Extracted records –
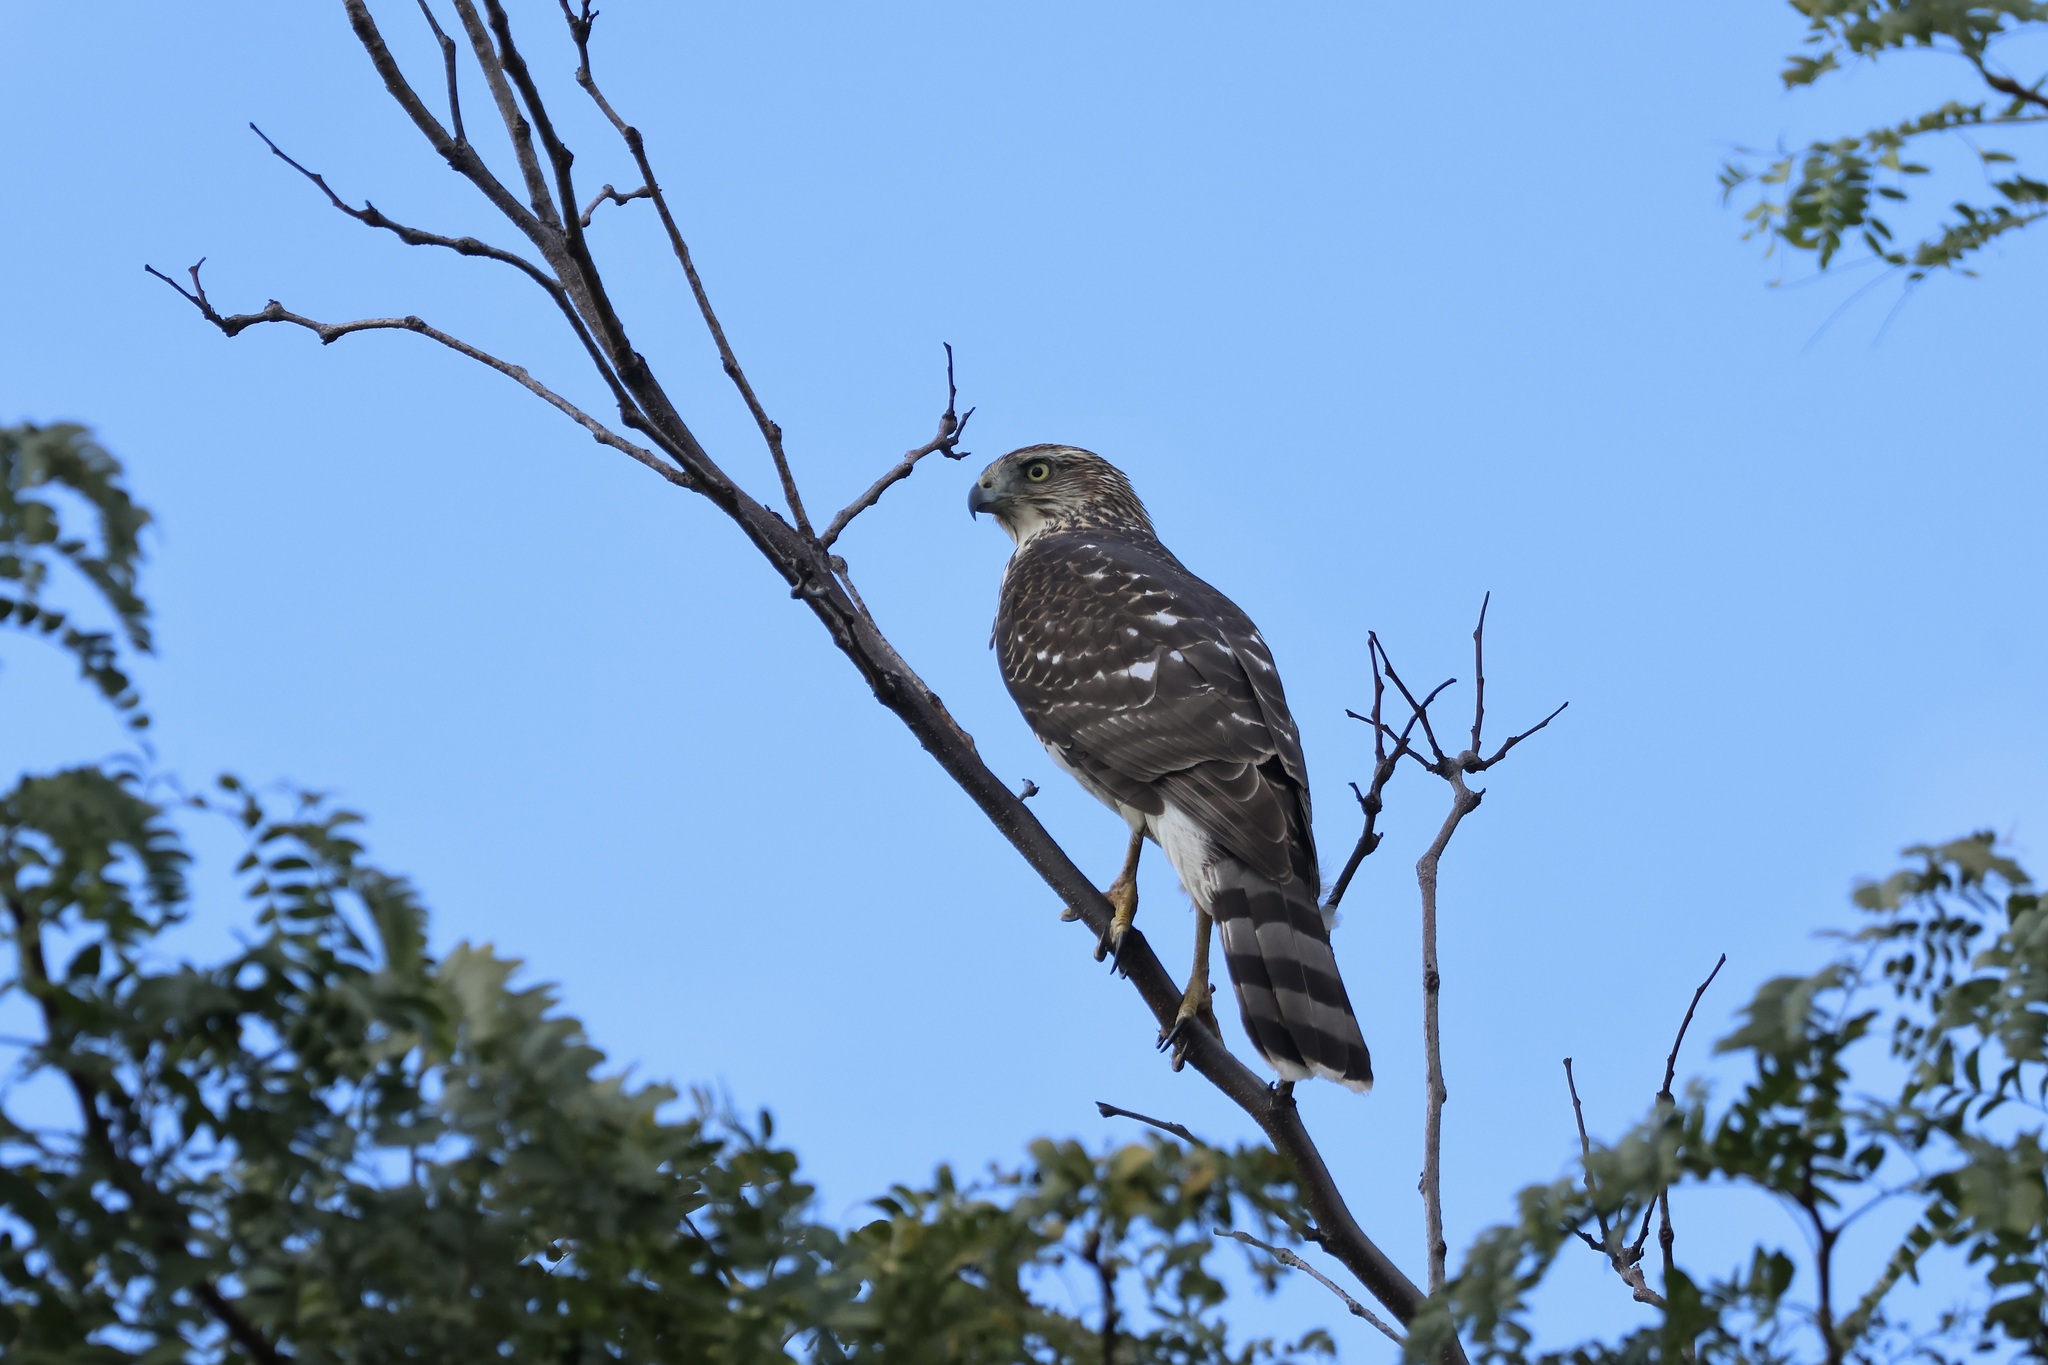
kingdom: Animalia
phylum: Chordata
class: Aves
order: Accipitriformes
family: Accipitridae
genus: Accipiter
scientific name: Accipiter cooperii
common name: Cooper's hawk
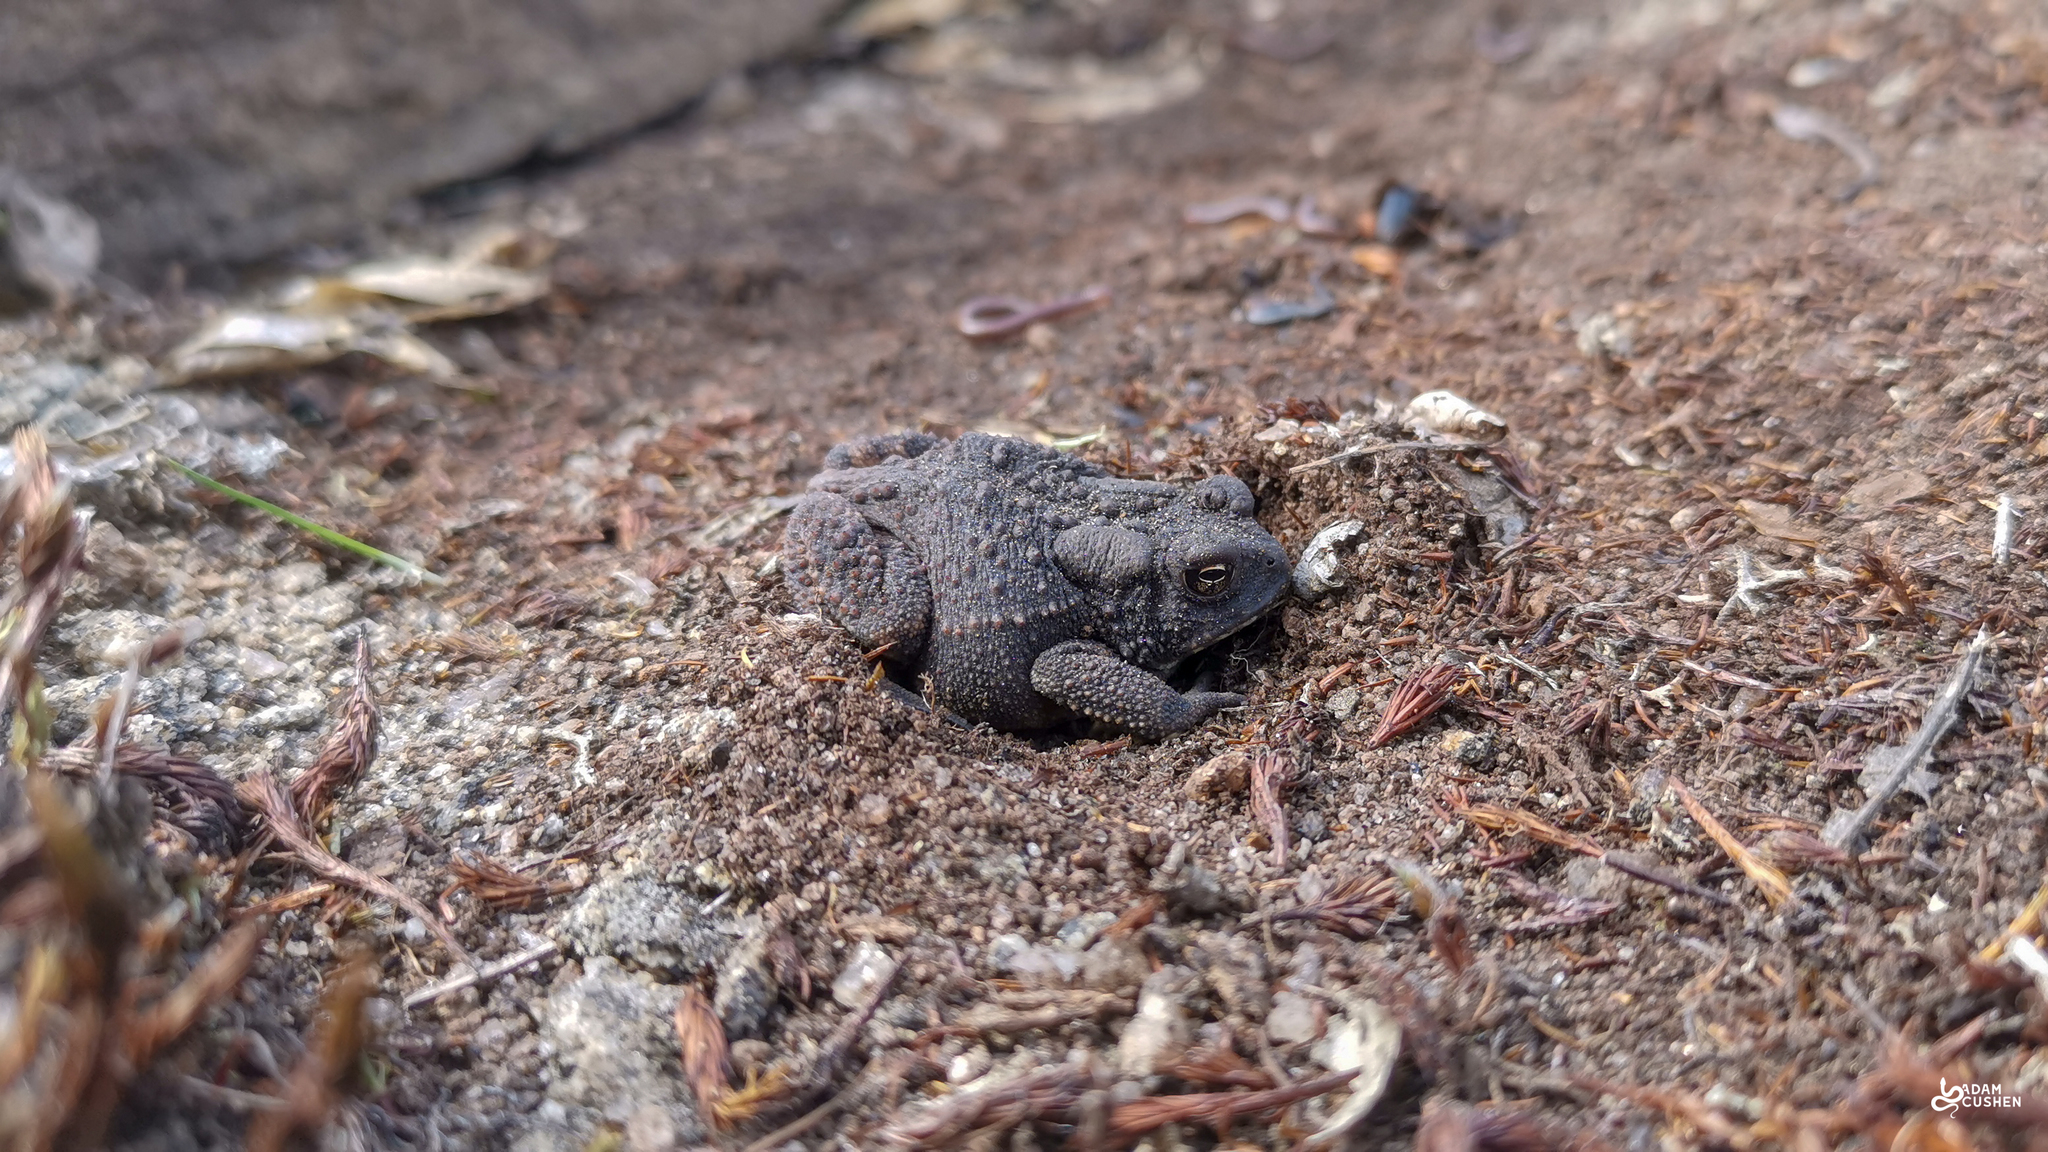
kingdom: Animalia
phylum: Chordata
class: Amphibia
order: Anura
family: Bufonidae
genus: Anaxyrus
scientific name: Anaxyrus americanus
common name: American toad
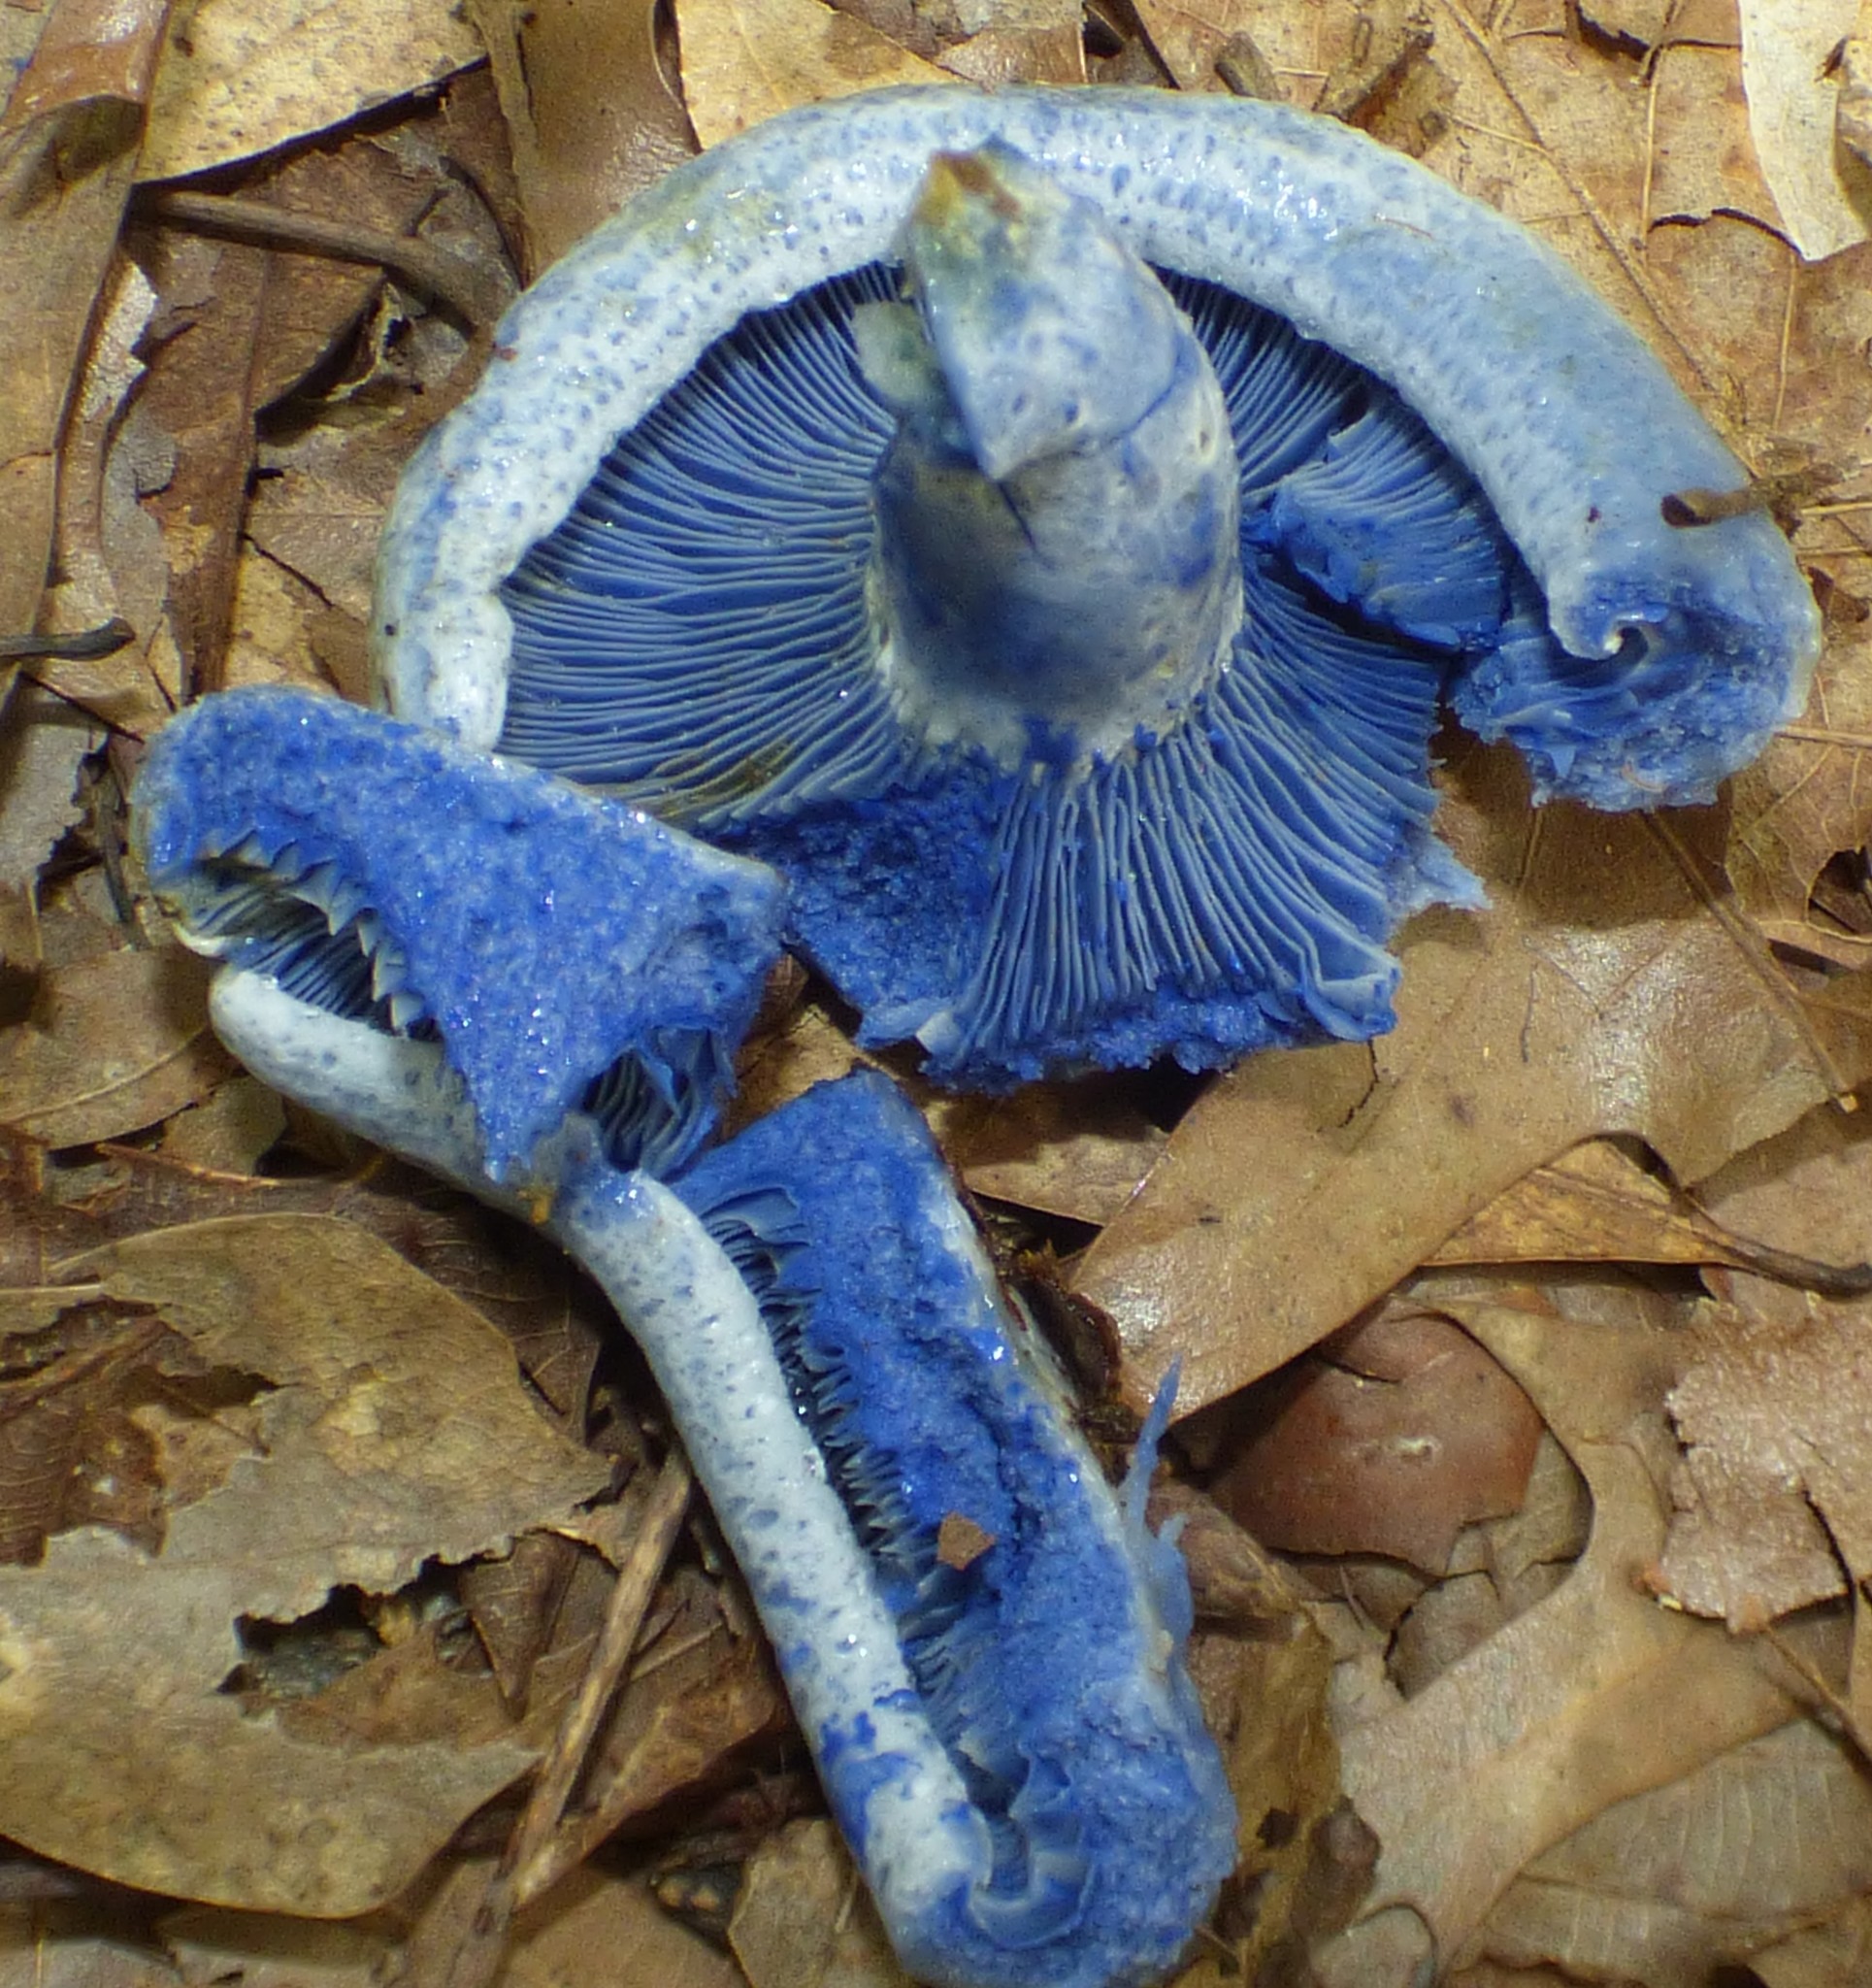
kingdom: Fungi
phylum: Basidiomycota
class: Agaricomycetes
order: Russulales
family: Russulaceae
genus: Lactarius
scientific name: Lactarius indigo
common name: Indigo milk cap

Your task – Can you quote every line of the items above word for word, leaving out the pictures?

Right answer –
kingdom: Animalia
phylum: Chordata
class: Aves
order: Accipitriformes
family: Accipitridae
genus: Accipiter
scientific name: Accipiter cooperii
common name: Cooper's hawk
kingdom: Animalia
phylum: Chordata
class: Amphibia
order: Anura
family: Bufonidae
genus: Anaxyrus
scientific name: Anaxyrus americanus
common name: American toad
kingdom: Fungi
phylum: Basidiomycota
class: Agaricomycetes
order: Russulales
family: Russulaceae
genus: Lactarius
scientific name: Lactarius indigo
common name: Indigo milk cap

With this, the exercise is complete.